Prove $GL_2(\mathbb{Z}/2\mathbb{Z})$ is isomorphic to $S_3$

Question

I'm asked to show that $G=GL_2(\Bbb Z/2\Bbb Z)$ is isomorphic to $S_3$. I have few ideas but I don't manage to put them all together in order to obtain a satisying answer. I first tried using Cayley's theorem ($G$ is isomorphic to a subgroup of $S_6$), and I also noticed that $\operatorname{Card}(G)=\operatorname{Card}(S3)=6$ & that they're both non-abelian group.

Is this enough to say that considering $S_3$ is a subgroup of $S_6$ with the same cardinality than $G$, it has to be isomorphic to it ? Could anyone give me some elements to get a more rigorous proof or lead me to an other path to show this statement ? Thanks in advance

Answer 1

You can do this in 2 steps :

1. $GL_2(\mathbb{Z}/2\mathbb{Z})$ has order 6, and is non-abelian.
2. Any non-abelian group of order 6 is isomorphic to $S_3$

To prove 2 : Let $G$ be any non-abelian group of order 6, then by Cauchy's theorem, there is a subgroup $H<G$ of order 2 and a subgroup $K$ of order 3. Since $[G:K] = 2$, $K$ is normal in $G$. If $H$ were normal in $G$, then

(a) $G = HK$

(b) $H\cap K = \{e\}$

(c) For all $h\in H, k\in K, hkh^{-1}k^{-1} \in H\cap K = \{e\}$

From (a), (b) and (c), you could conclude that $G$ is abelian, which it is not.
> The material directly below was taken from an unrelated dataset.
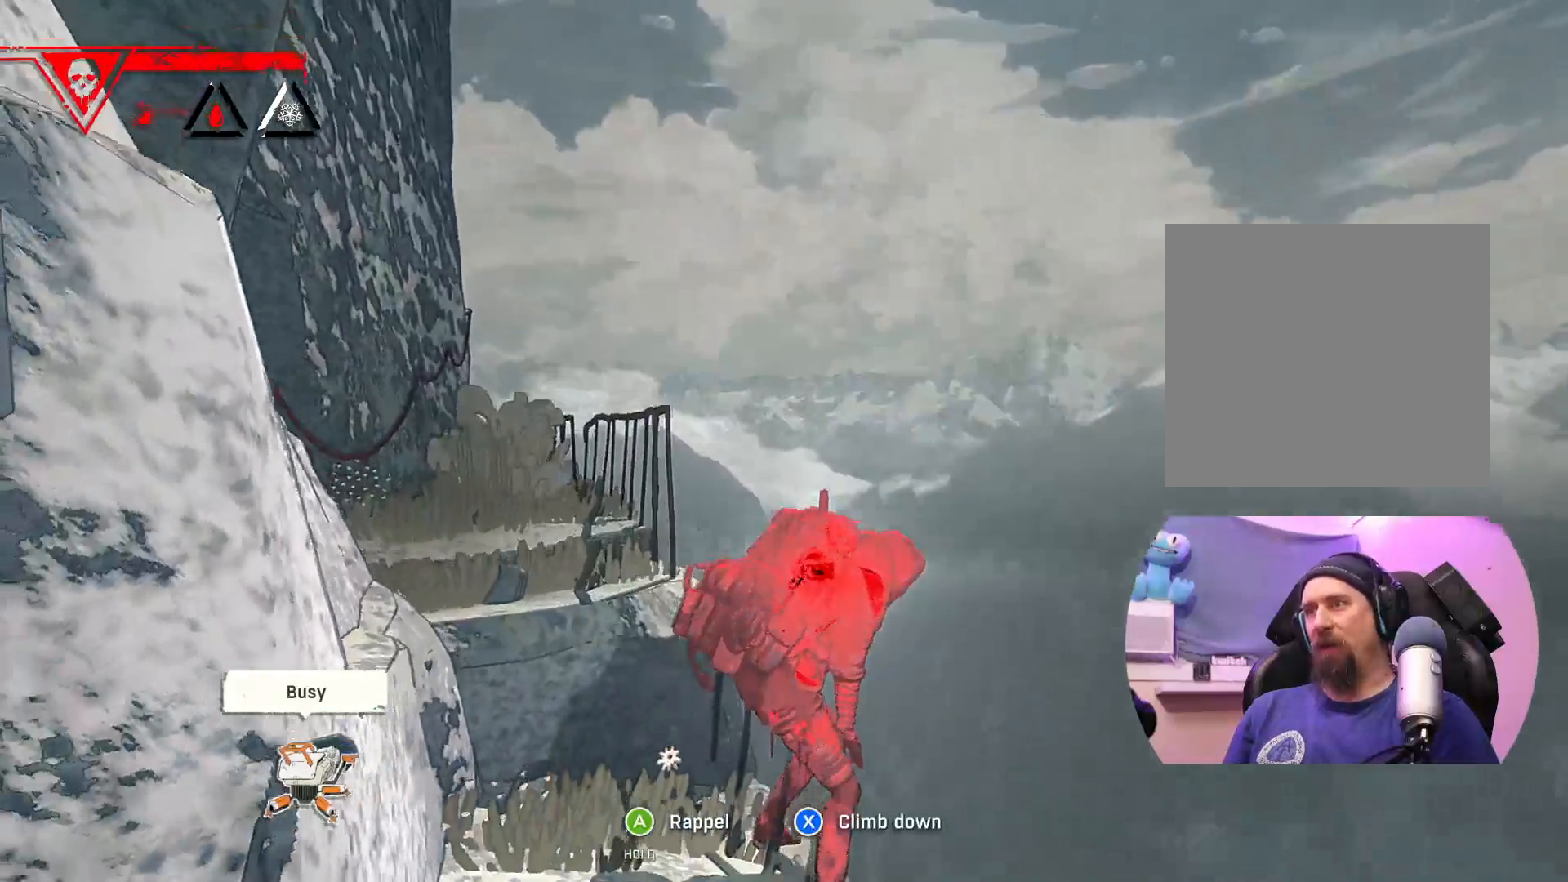
{"buttons": [], "left_stick": "up-left", "right_stick": "center", "events": [[100, "right_stick", "left"], [283, "left_stick", "up-left"], [367, "right_stick", "center"]]}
Hence, $H$ is not normal in $G$. Now let $G$ act on the set of left cosets of $H$ in $G$. This would give a homomorphism $$ f: G\to S_3 $$ Now check that $\ker(f) < H$, and since $H$ is not normal in $G$, $\ker(f) \neq H$. The only possibility is that $\ker(f) = \{e\}$. Hence $f$ is injective. Since $$ |G| = |S_3| = 6 $$ it follows that $f$ is surjective as well, and hence $f$ gives an isomorphism $G\cong S_3$

Have you seen either of these facts? If not, then say so in the comments and I can indicate the proofs.

Answer 2

If you don't know that the unique non-abelian group of order $6$ is $S_3$, you can go with a more explicit approach:

Find an isomorphism by showing that $GL_2(\mathbb Z/2\mathbb Z)$ is a group of permutations of a $3$-element set, the nonzero vectors in $\mathbb (\mathbb Z/2\mathbb Z)^2$. Number these vectors, then argue that every element of $GL_2$ induces a permutation of this set, which gives you a homomorphism between the two groups by sending each element of $GL_2$ to the corresponding permutation in $S_3$. Then show that this homomorphism is injective: two different elements of $GL_2$ permute the elements differently. Finally, count the number of elements in each group. Since the groups have the same order, your injective homomorphism is also surjective, and thus an isomorphism.